START SOURCE MATERIAL

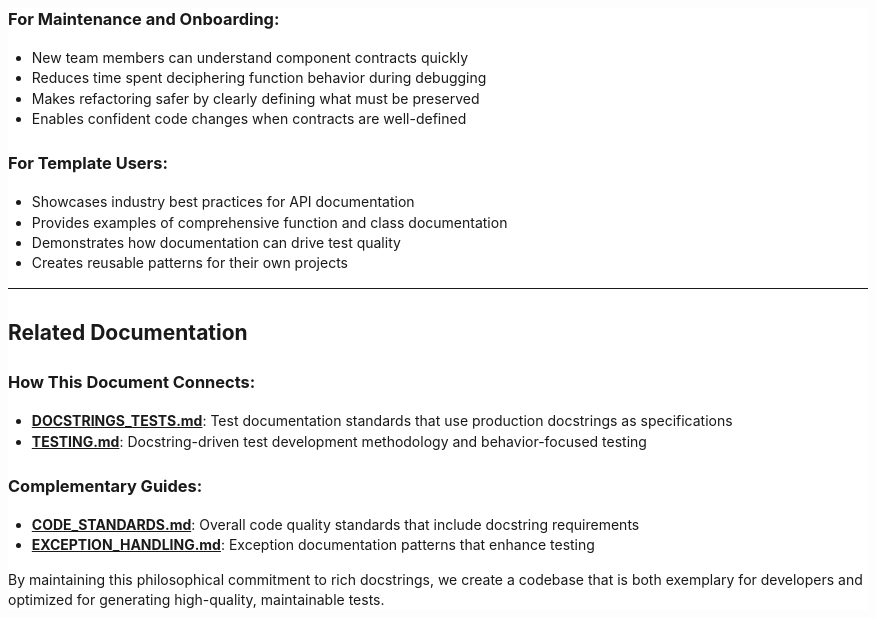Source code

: ### **For Maintenance and Onboarding:**
- New team members can understand component contracts quickly
- Reduces time spent deciphering function behavior during debugging
- Makes refactoring safer by clearly defining what must be preserved
- Enables confident code changes when contracts are well-defined

### **For Template Users:**
- Showcases industry best practices for API documentation
- Provides examples of comprehensive function and class documentation
- Demonstrates how documentation can drive test quality
- Creates reusable patterns for their own projects

---

## Related Documentation

### **How This Document Connects:**
- **[DOCSTRINGS_TESTS.md](./DOCSTRINGS_TESTS.md)**: Test documentation standards that use production docstrings as specifications
- **[TESTING.md](./TESTING.md)**: Docstring-driven test development methodology and behavior-focused testing

### **Complementary Guides:**
- **[CODE_STANDARDS.md](./CODE_STANDARDS.md)**: Overall code quality standards that include docstring requirements
- **[EXCEPTION_HANDLING.md](./EXCEPTION_HANDLING.md)**: Exception documentation patterns that enhance testing

By maintaining this philosophical commitment to rich docstrings, we create a codebase that is both exemplary for developers and optimized for generating high-quality, maintainable tests.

END SOURCE MATERIAL

- WHAT YOU SHOULD DO -
Take the line containing "### **Complementary Guides:**" as the start and the last line of the data as the end, and reproduce that range exactly.

- RESPONSE TO THIS EXERCISE -
### **Complementary Guides:**
- **[CODE_STANDARDS.md](./CODE_STANDARDS.md)**: Overall code quality standards that include docstring requirements
- **[EXCEPTION_HANDLING.md](./EXCEPTION_HANDLING.md)**: Exception documentation patterns that enhance testing

By maintaining this philosophical commitment to rich docstrings, we create a codebase that is both exemplary for developers and optimized for generating high-quality, maintainable tests.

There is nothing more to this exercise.